» EXERCISE
Reproduce the Educational Round 135 write-up between "I notice that" and "another color this).", inclusive, changing "balls" to "marbles" throughout.

» TEXT SEGMENT
══════

Day 28 | Educational Round 135 A, B | C++

I notice that rather than randomly picking up problems from the Codeforces, we can pick contests one by one and upsolve them. So we will be solving the first two problems of Educational Round 135 A and B

Problem Statement -

Solution -

A fun thing to notice here is that sum of all balls is odd.

Let us take one color which has the highest count and call it X and its count as cnt[X]

Now if you don't consider this color but do the same operation with other colors, then you will again be left with one color in end (not including color X we didn't consider)

Now there are two colors left, X (which we didn't consider in operations till now) and Y (let's call another color this).

══════

» RECORDS PROVIDED

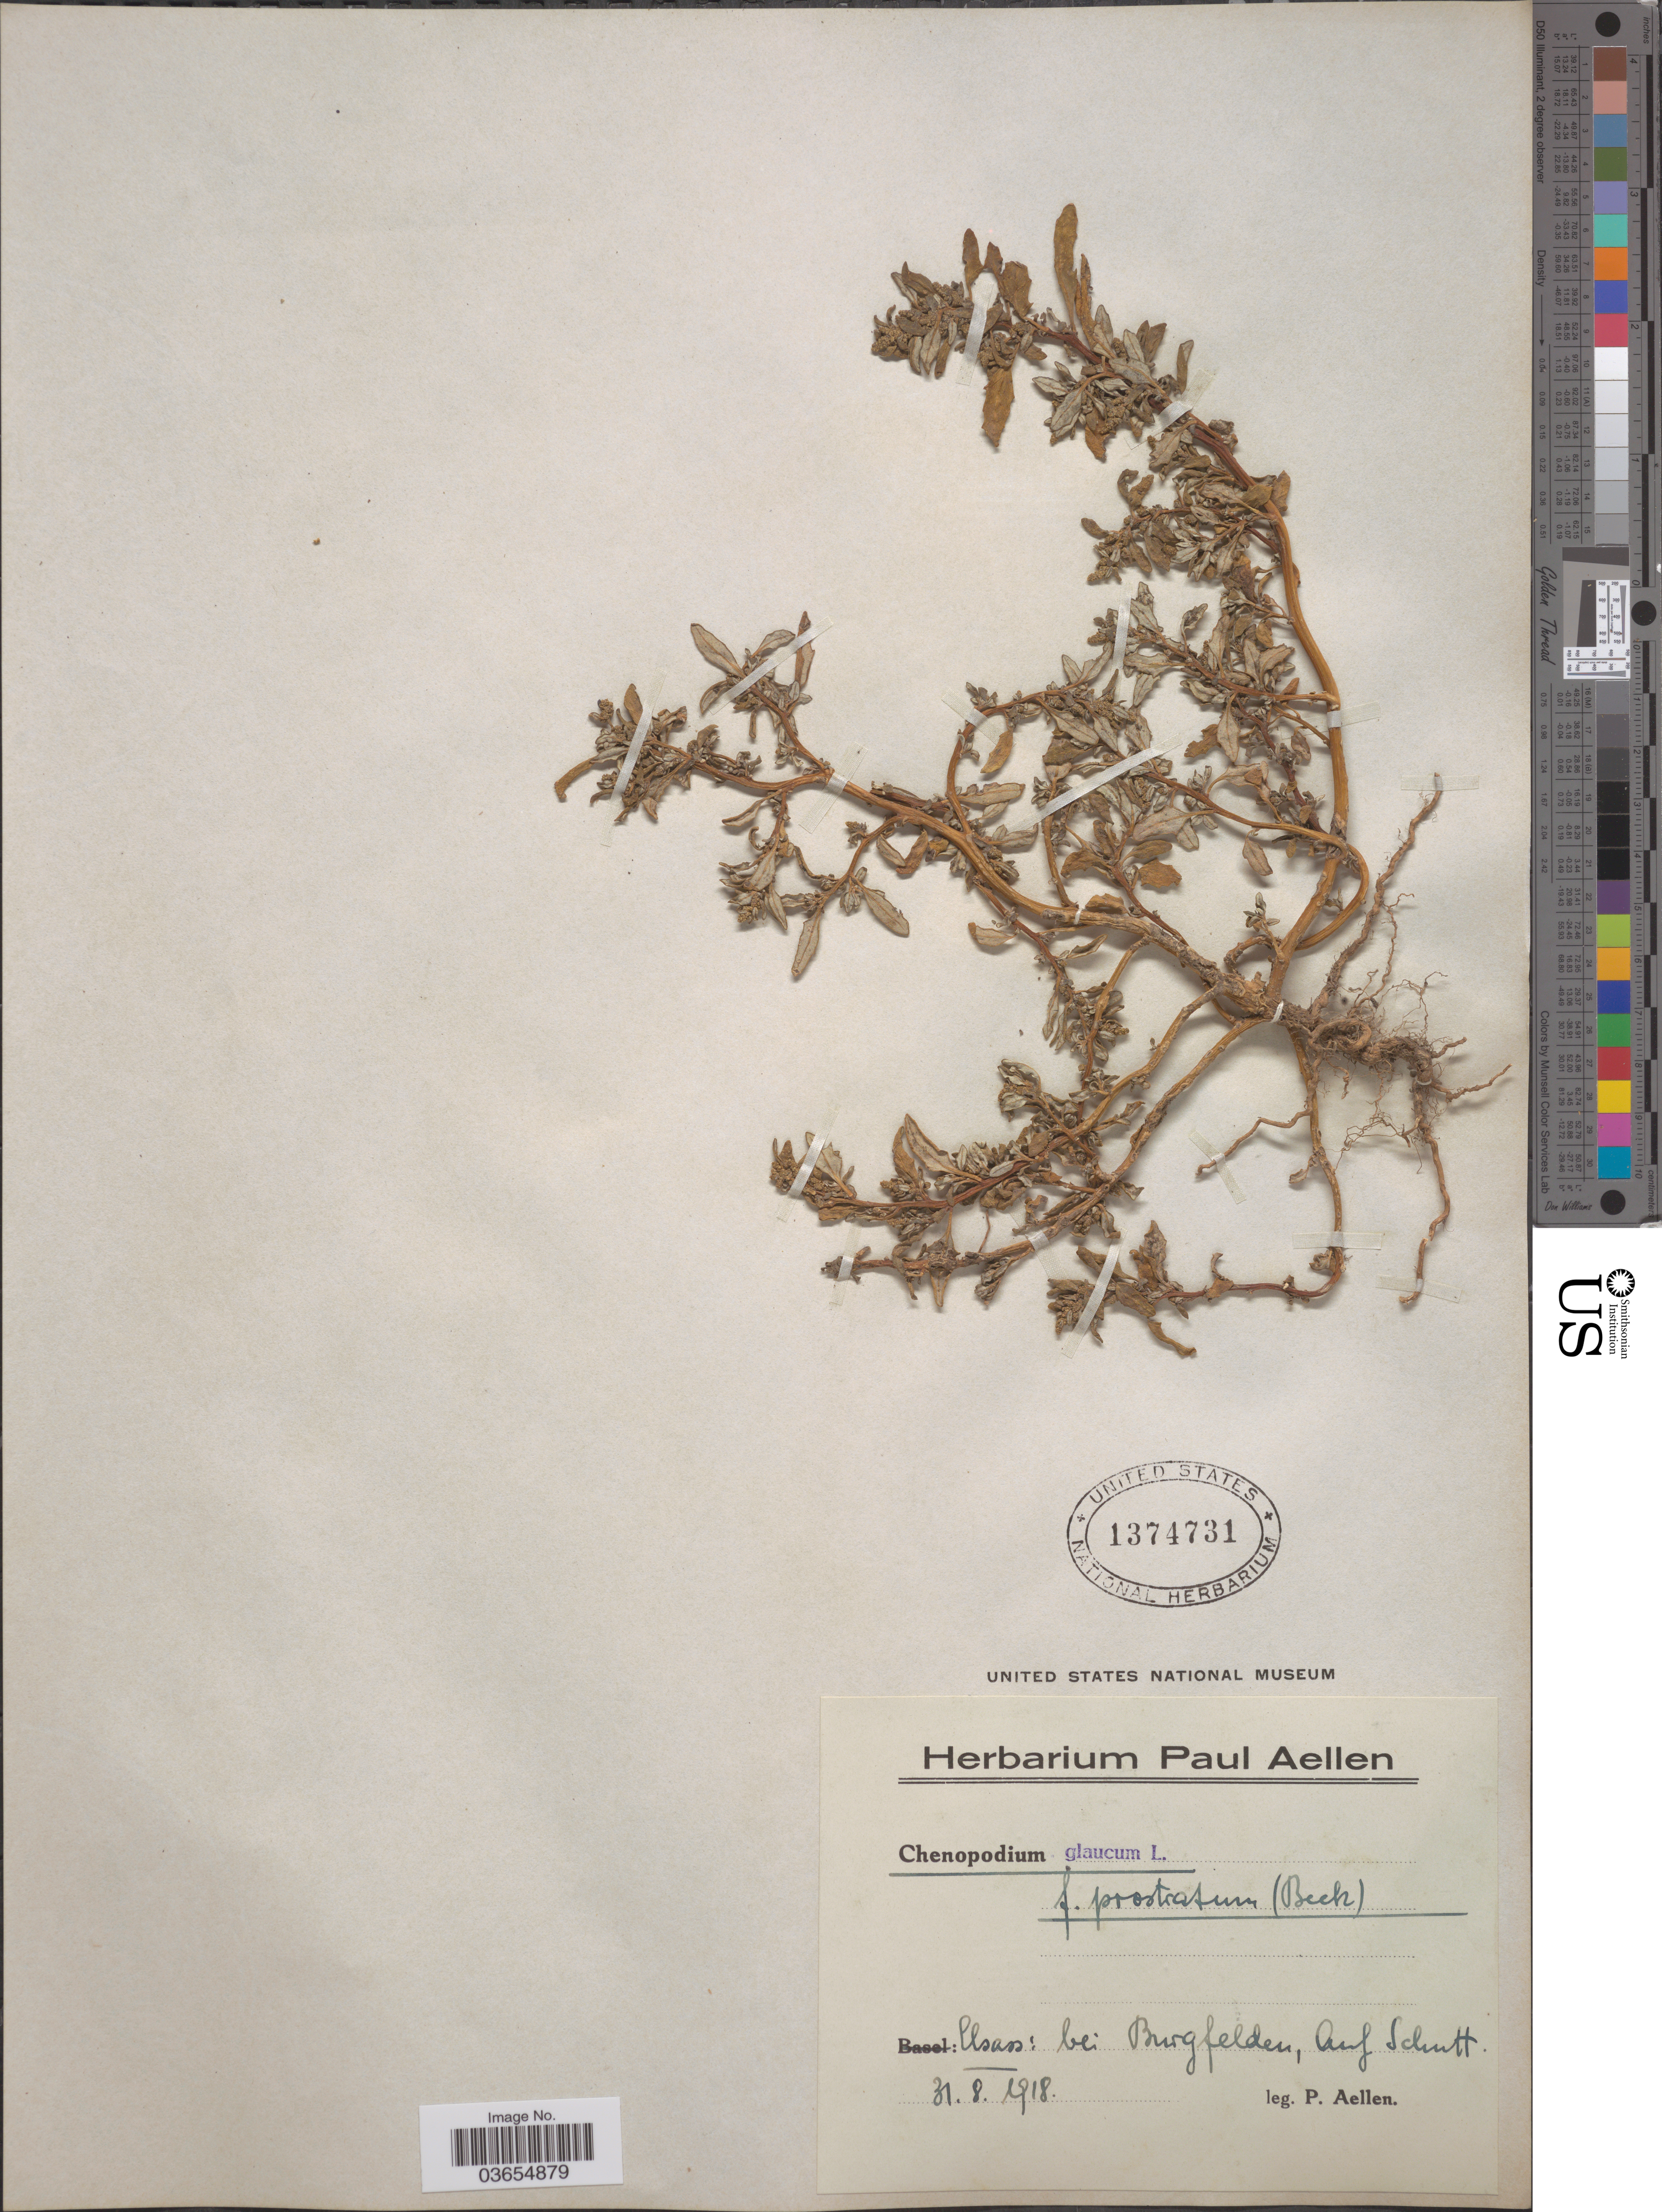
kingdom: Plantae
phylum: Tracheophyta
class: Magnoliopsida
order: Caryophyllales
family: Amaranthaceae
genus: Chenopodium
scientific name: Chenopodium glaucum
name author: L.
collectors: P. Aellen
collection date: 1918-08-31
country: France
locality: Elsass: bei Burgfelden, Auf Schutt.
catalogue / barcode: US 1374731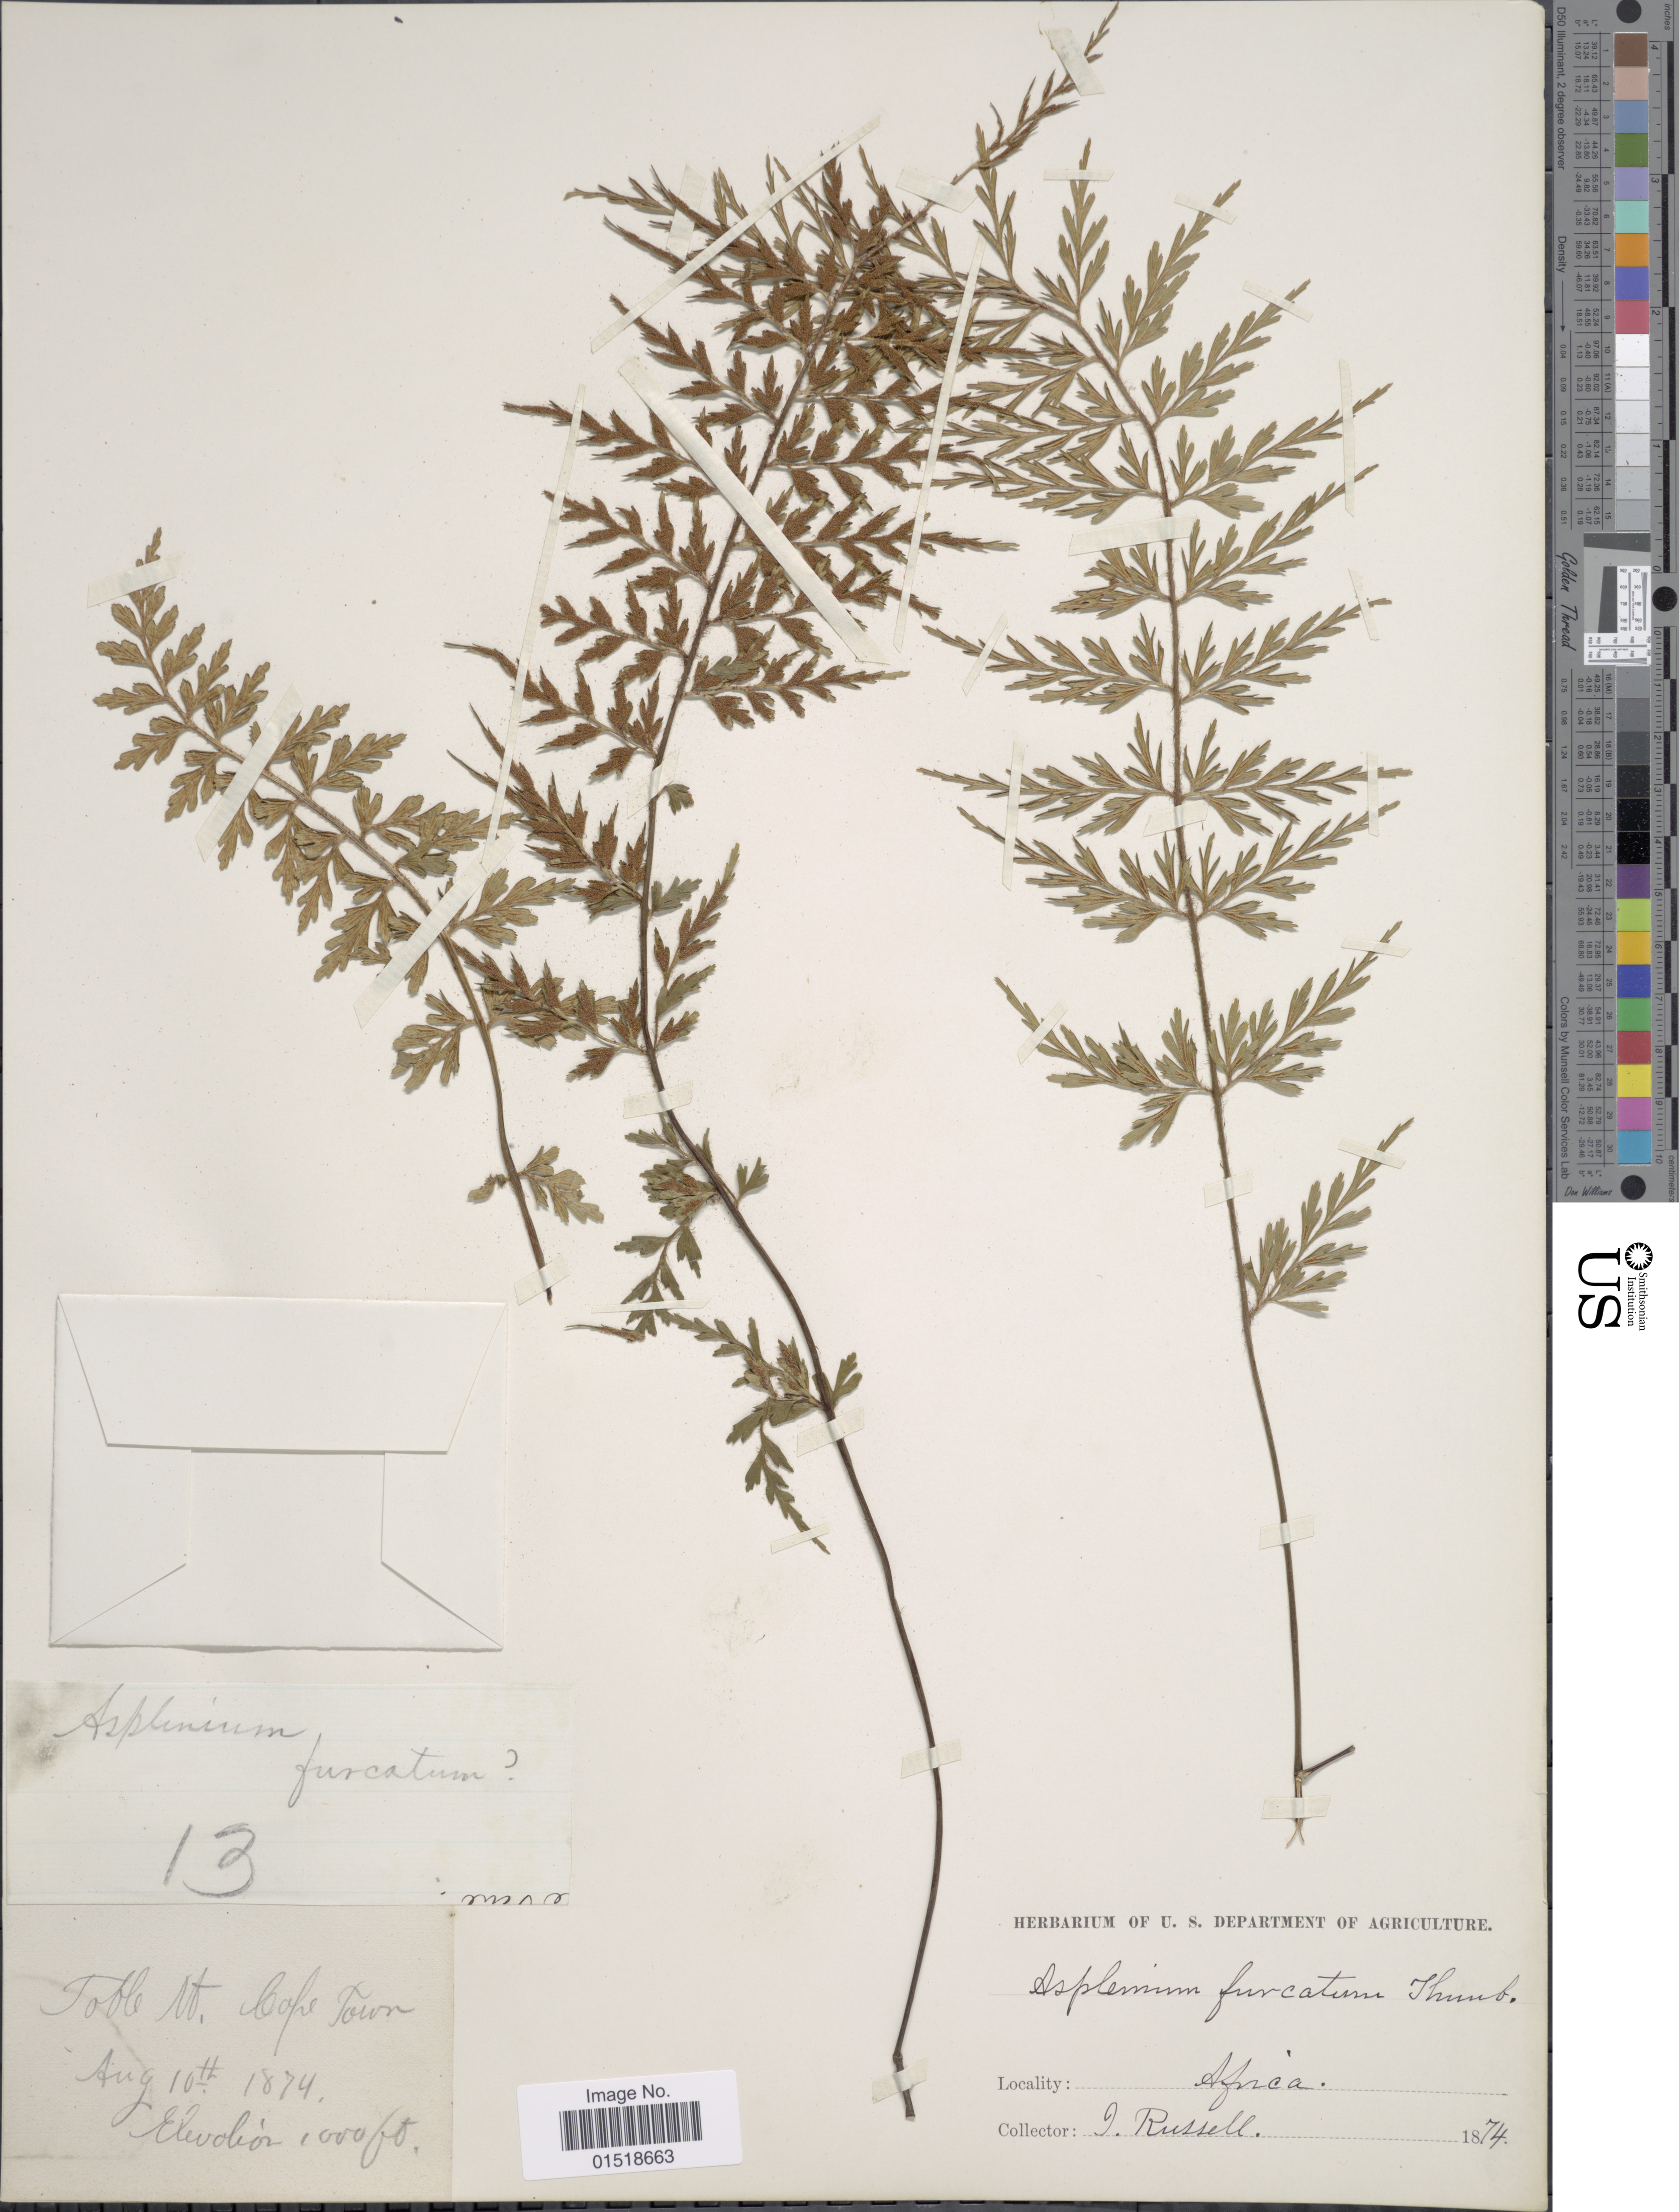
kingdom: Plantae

══════

» SOLUTION TO THIS PROBLEM
I notice that rather than randomly picking up problems from the Codeforces, we can pick contests one by one and upsolve them. So we will be solving the first two problems of Educational Round 135 A and B

Problem Statement -

Solution -

A fun thing to notice here is that sum of all marbles is odd.

Let us take one color which has the highest count and call it X and its count as cnt[X]

Now if you don't consider this color but do the same operation with other colors, then you will again be left with one color in end (not including color X we didn't consider)

Now there are two colors left, X (which we didn't consider in operations till now) and Y (let's call another color this).